Detection & Response

Detecting the abuse of such services requires a multi-layered approach.

For Online Platforms:

1. Phone Number Reputation: Analyze the velocity and diversity of accounts being registered with a single phone number or a block of numbers from the same provider. Numbers used for hundreds of verifications in a short period are highly suspicious.
2. IP and Geolocation Analysis: Correlate the IP address making the registration request with the geolocation of the phone number's country code. Mismatches can be an indicator of fraud.
3. Behavioral Analysis: Monitor new accounts for immediate engagement in spamming or fraudulent activity. Accounts created via SIM farms often exhibit automated, non-human behavior.

D3FEND Techniques for Detection:

• User Behavior Analysis: Implement techniques like D3-UGLPA - User Geolocation Logon Pattern Analysis to detect inconsistencies between user location and phone number origin.
• Network Traffic Analysis: Use D3-NTA - Network Traffic Analysis to identify patterns indicative of automated registration bots connecting from specific data centers or VPNs.

Mitigation

Mitigating the threat of CaaS platforms like "SIMCARTEL" involves both technical controls and user awareness.

Strategic Mitigations:

• Enhanced Account Verification: Move beyond simple SMS verification. Implement multi-factor authentication (MFA) using authenticator apps or hardware tokens, which are harder to automate at scale.
• Rate Limiting: Aggressively rate-limit registration and verification attempts from suspicious IP ranges or against phone numbers showing high usage.
• Collaboration: Technology companies should continue to collaborate with law enforcement to identify and report fraudulent infrastructure.
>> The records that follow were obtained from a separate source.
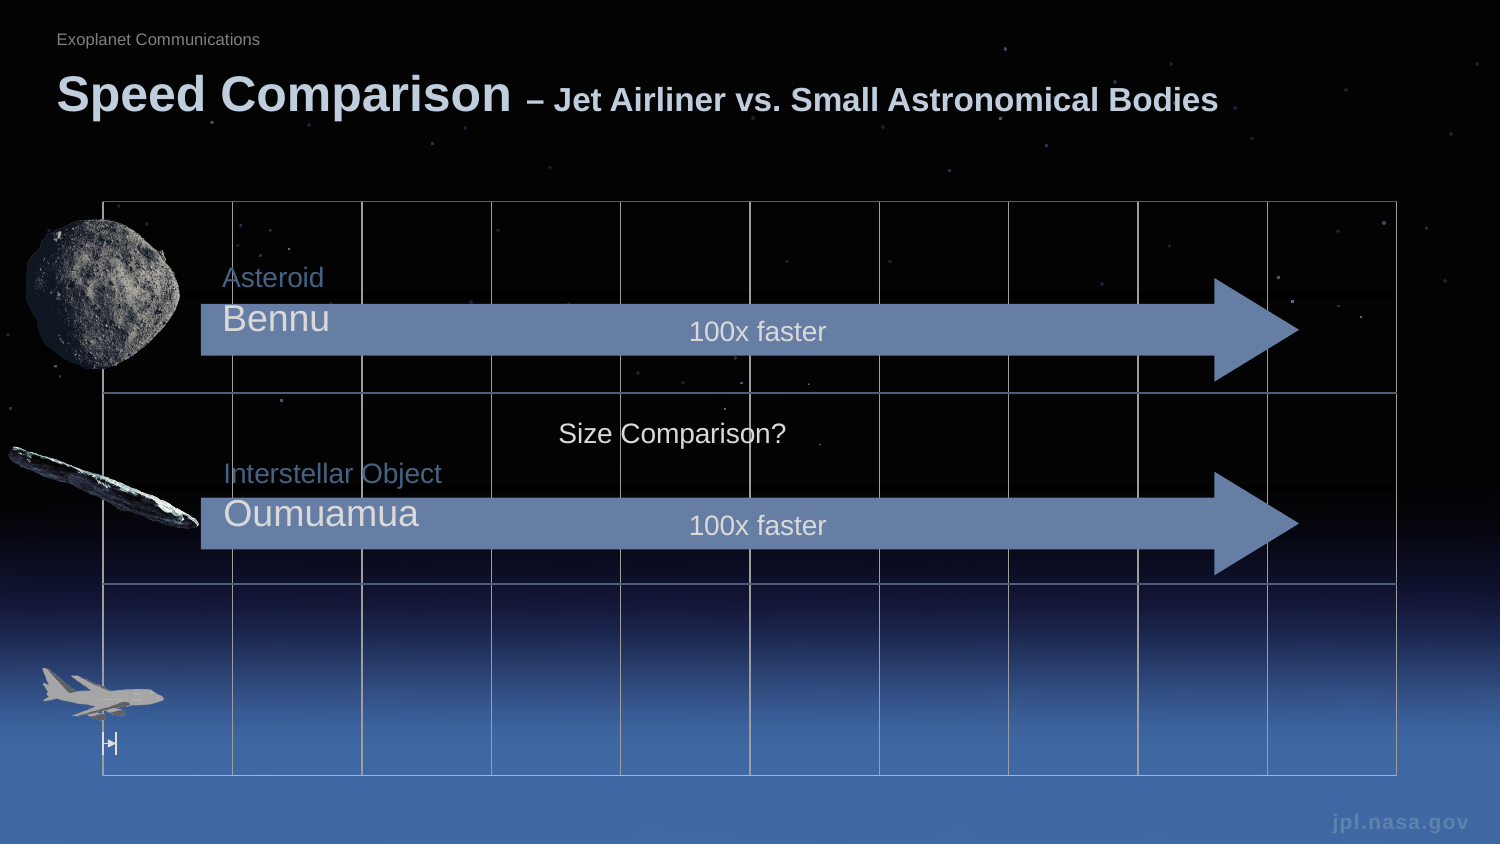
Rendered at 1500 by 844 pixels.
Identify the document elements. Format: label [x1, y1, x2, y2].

picture [0, 0, 1500, 844]
text_box [102, 201, 1397, 776]
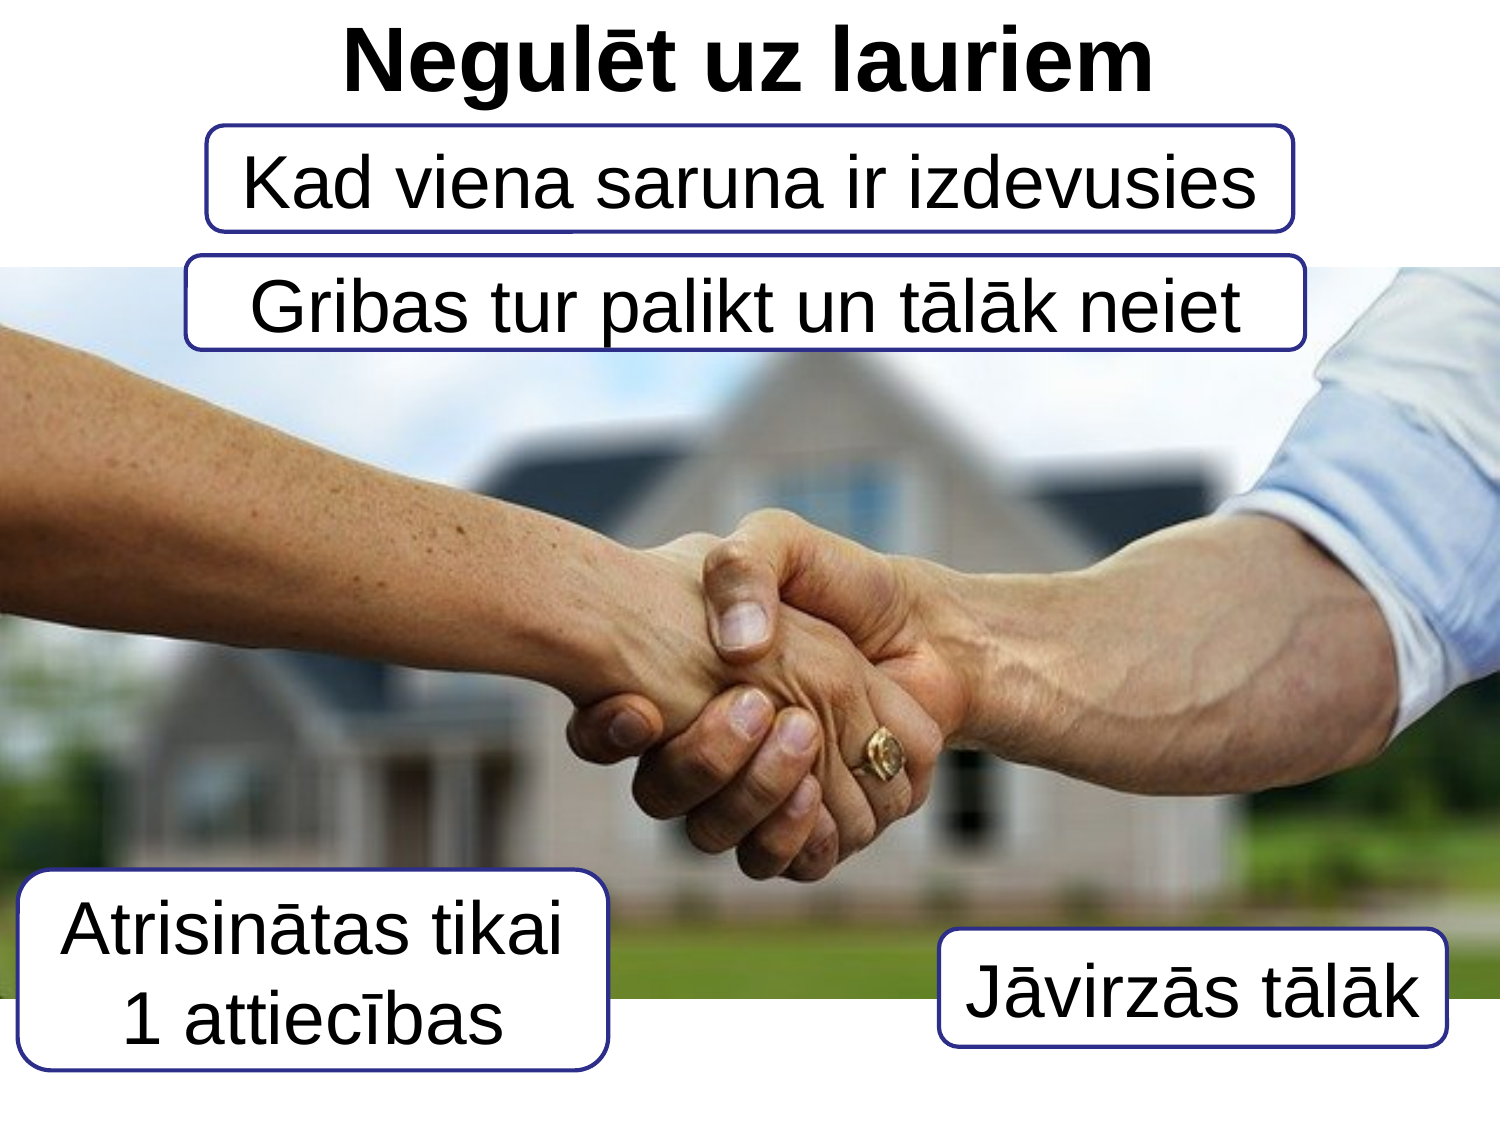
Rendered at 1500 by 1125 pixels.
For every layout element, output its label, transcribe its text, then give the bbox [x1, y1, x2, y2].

text_box Atrisinātas tikai 1 attiecības [15, 1008, 611, 1073]
picture [0, 266, 1500, 999]
text_box Gribas tur palikt un tālāk neiet [184, 253, 1307, 265]
text_box [25, 0, 456, 150]
text_box Jāvirzās tālāk [936, 1008, 1450, 1049]
title Negulēt uz lauriem [456, 0, 1425, 109]
text_box Kad viena saruna ir izdevusies [204, 123, 1296, 234]
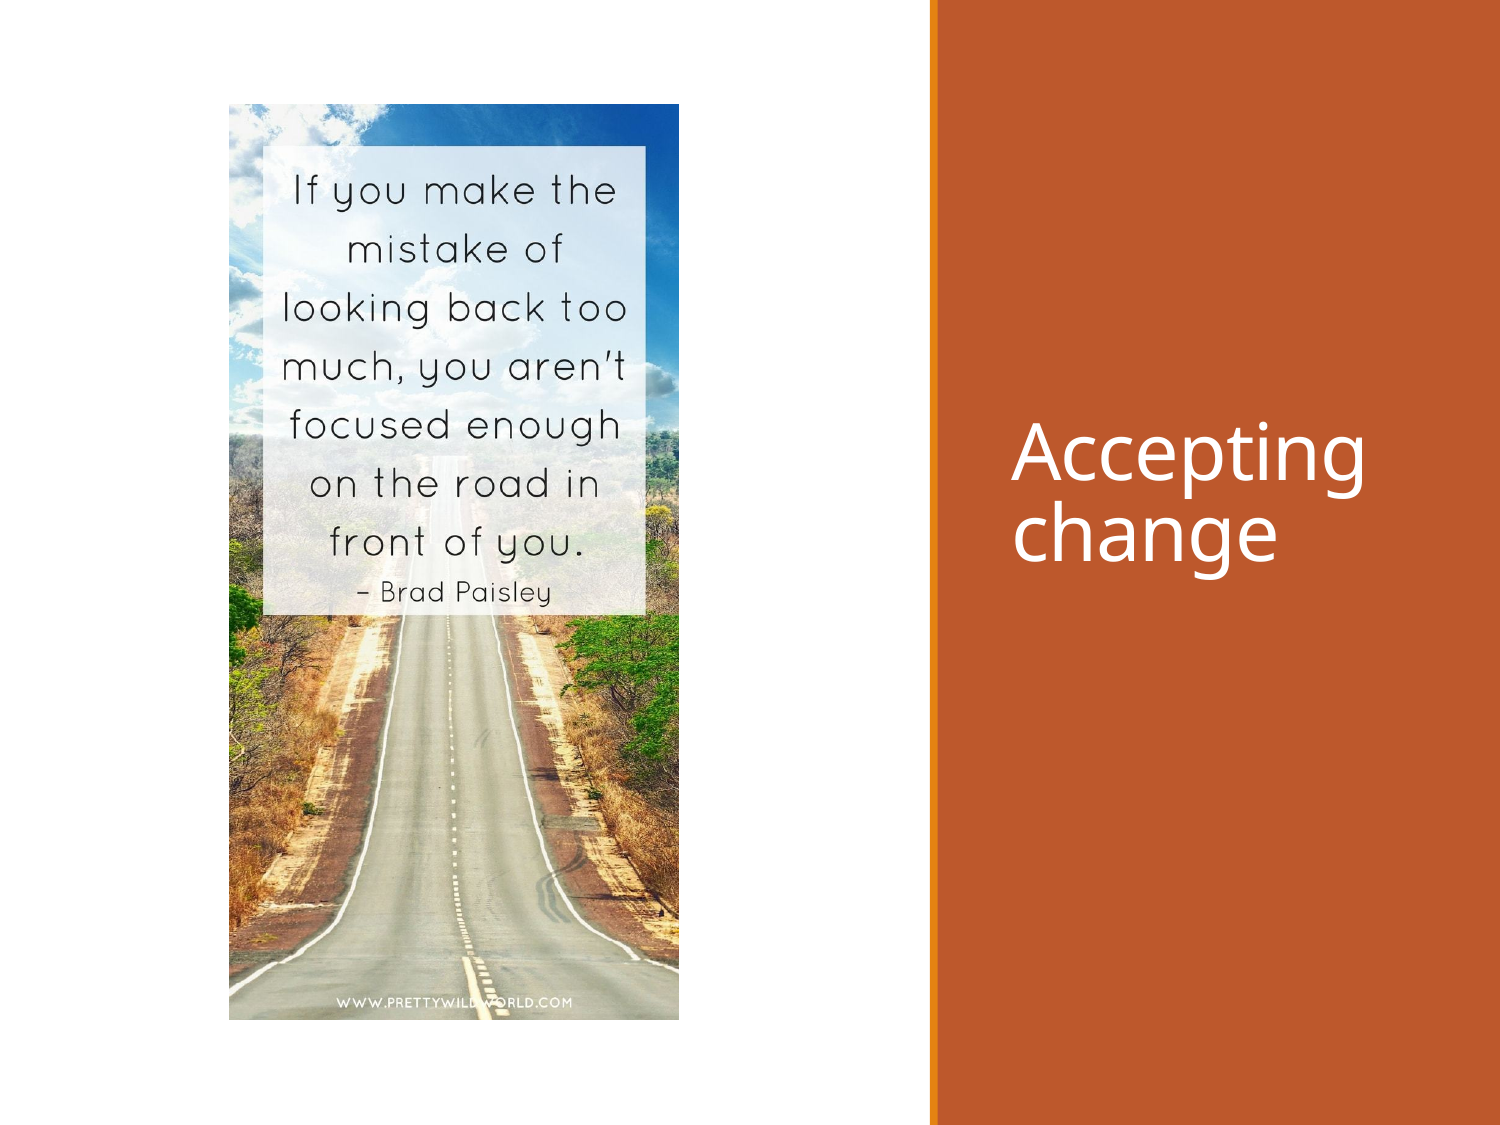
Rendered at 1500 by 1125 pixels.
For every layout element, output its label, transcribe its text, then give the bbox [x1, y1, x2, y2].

text_box Accepting change [996, 104, 1447, 585]
text_box [0, 0, 928, 1125]
text_box [928, 0, 939, 709]
picture [229, 104, 679, 1021]
text_box [939, 0, 1500, 1125]
text_box [928, 721, 939, 1125]
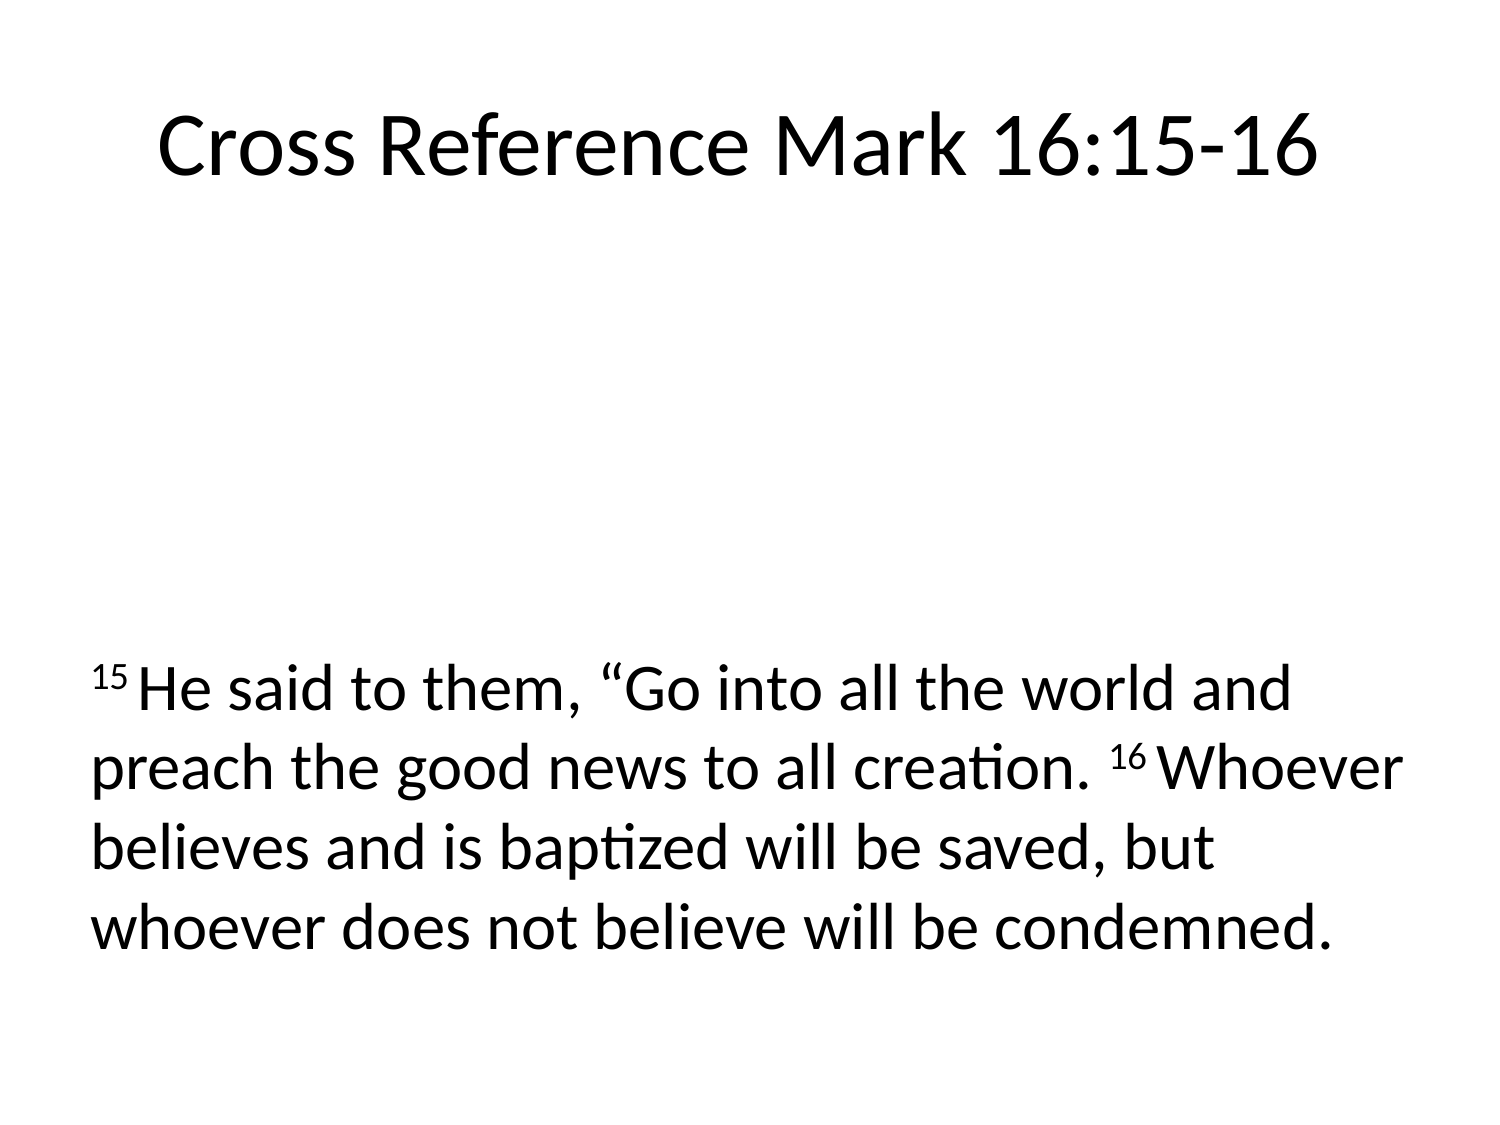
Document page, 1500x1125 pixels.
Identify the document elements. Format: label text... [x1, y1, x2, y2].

list 15 He said to them, “Go into all the world and preach the good news to all creation. 16 Whoever believes and is baptized will be saved, but whoever does not believe will be condemned. [75, 262, 1425, 1005]
title Cross Reference Mark 16:15-16 [75, 45, 1425, 233]
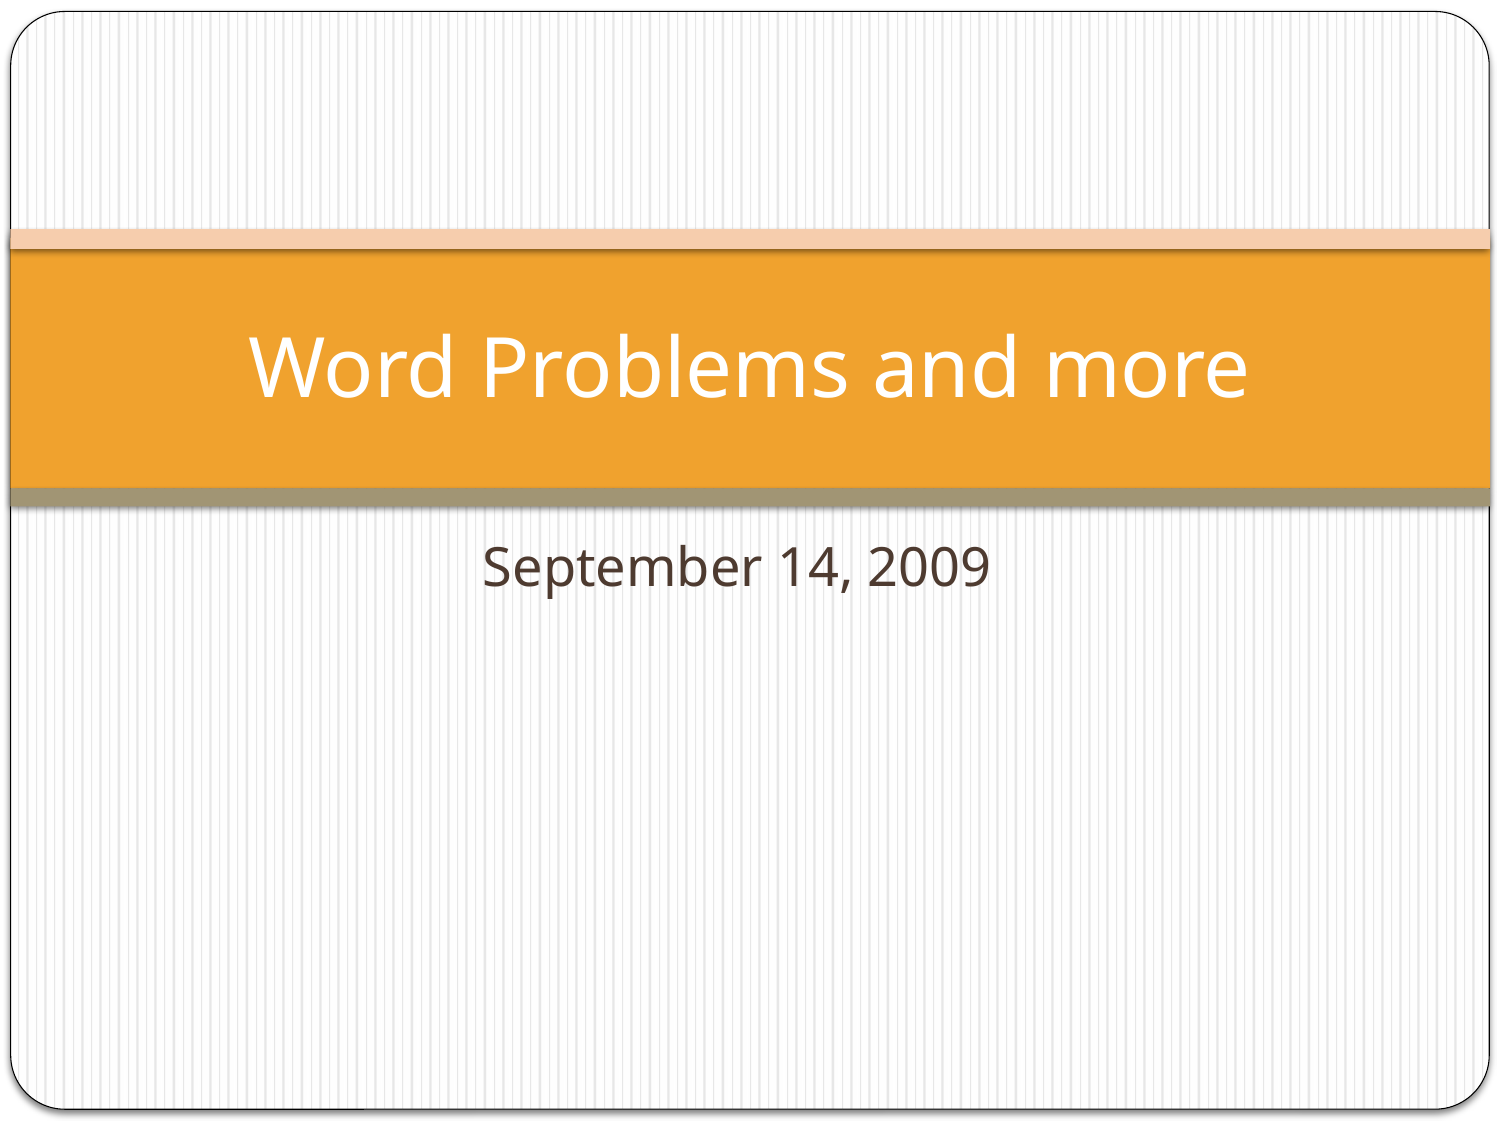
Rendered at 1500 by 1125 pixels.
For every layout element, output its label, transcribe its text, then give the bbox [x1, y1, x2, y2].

Tactical Mitigations for Users:

• Be Skeptical of Unsolicited Messages: Be wary of urgent requests for money or personal information, even if they appear to come from a known contact (e.g., the "daughter-son" scam).
• Verify Requests Through Another Channel: If you receive a suspicious message, contact the person through a different, known-good communication method (e.g., call them on their known phone number) to verify the request.

D3FEND Countermeasures:

• Harden: Employ D3-ACH - Application Configuration Hardening by strengthening registration and authentication workflows to make them more resistant to automated abuse.